Le dîner fini, le cercle reformé au coin du feu, j’allumai mon cigare et, pour me faire absoudre tout à fait, je reparlai du gros chagrin.

— Je croyais te faire plaisir, père, et quand j’ai vu que tu me repoussais… Est-ce que tu avais du chagrin, toi, dis, papa ?

— Non… mignonne.

L’enfant était assise dans son petit fauteuil à nos pieds : sa tête reposait appuyée sur mon genou et ses deux mains relevées par-dessus me tenaient les doigts.

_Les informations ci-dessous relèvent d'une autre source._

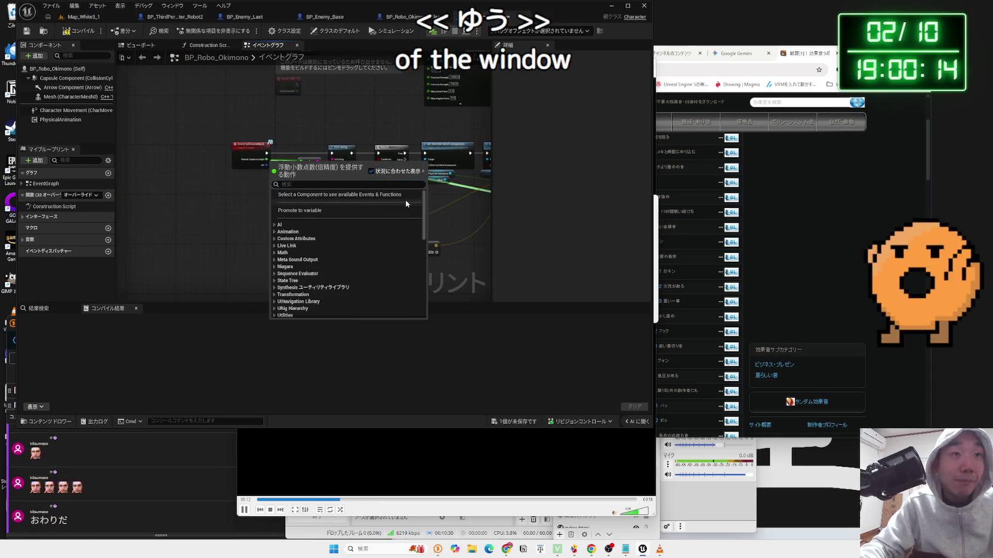
key("Escape")
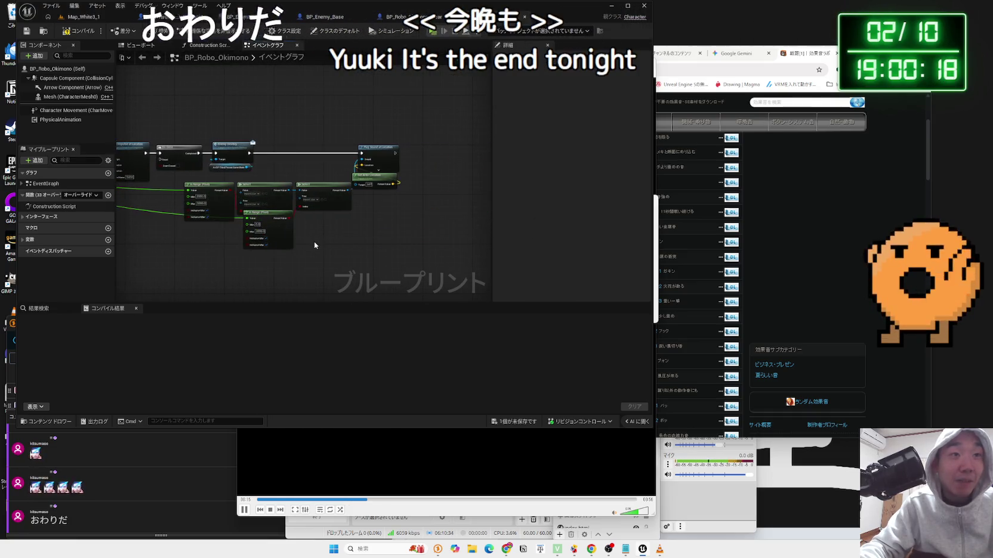
- Save the modified BP_Robo_Okimono blueprint from the unsaved-content dialog
scroll(314, 244, "up", 3)
scroll(315, 245, "down", 3)
left_click(513, 421)
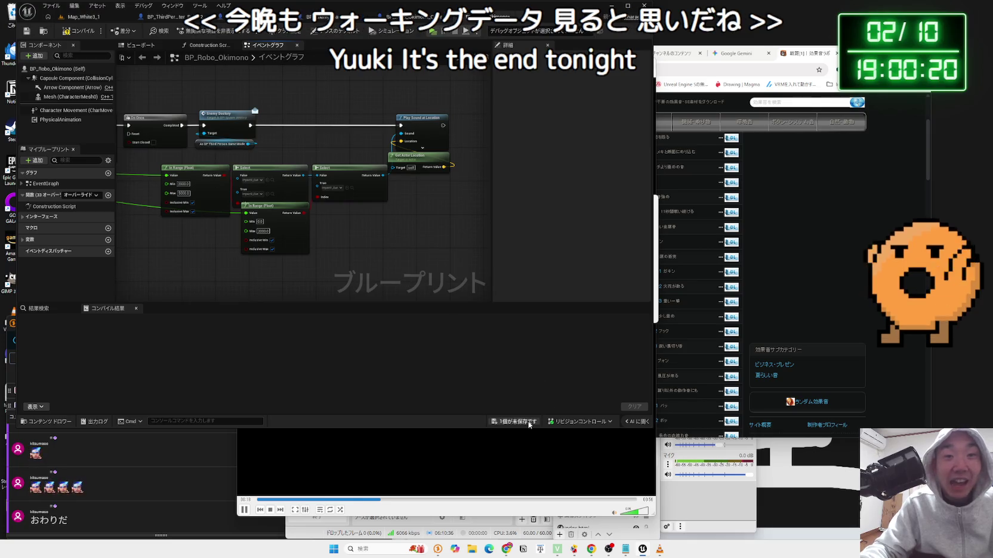
left_click(549, 361)
- Move the video player window to the right and bring the Unreal editor back in front
left_click(454, 459)
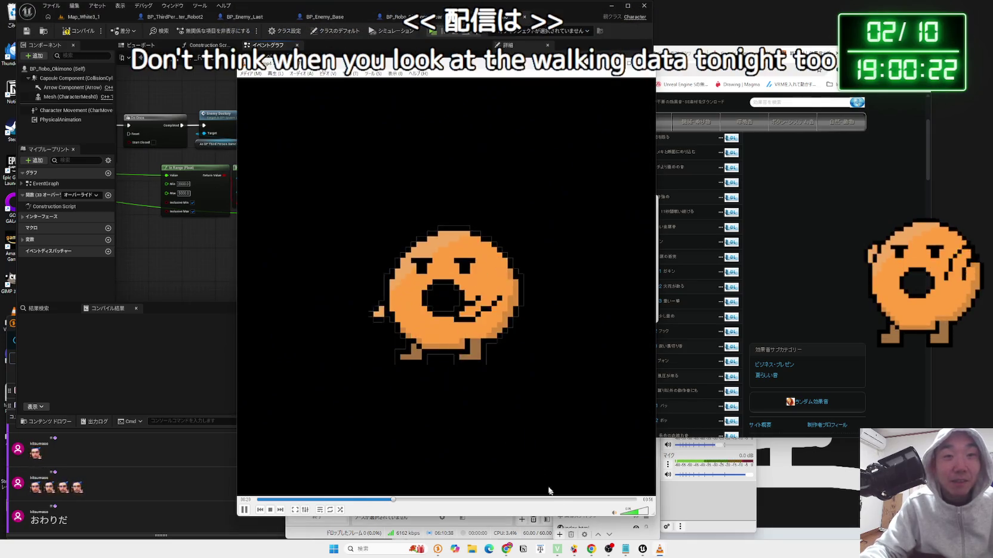
key("alt+Tab")
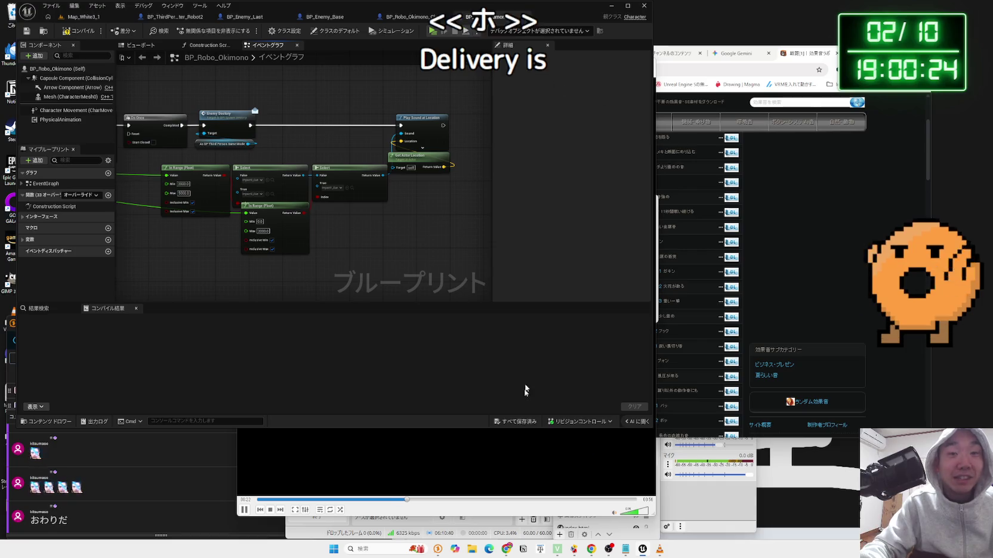
left_click(525, 507)
mouse_move(239, 83)
left_mouse_down()
mouse_move(469, 83)
mouse_move(377, 84)
mouse_move(420, 83)
left_mouse_up()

Un peu après, elle demanda à venir câliner près de moi, et, quand l’heure fut venue, nous partîmes en caravane, elle perchée sur mon bras et la maman tenant la lampe, jusqu’à la chambre bleue.

Plus longue encore fut la toilette ce jour-là, et la pauvre chérie, heureuse de son chagrin passé, fit cent tours par la chambre pour nous empêcher de la joindre.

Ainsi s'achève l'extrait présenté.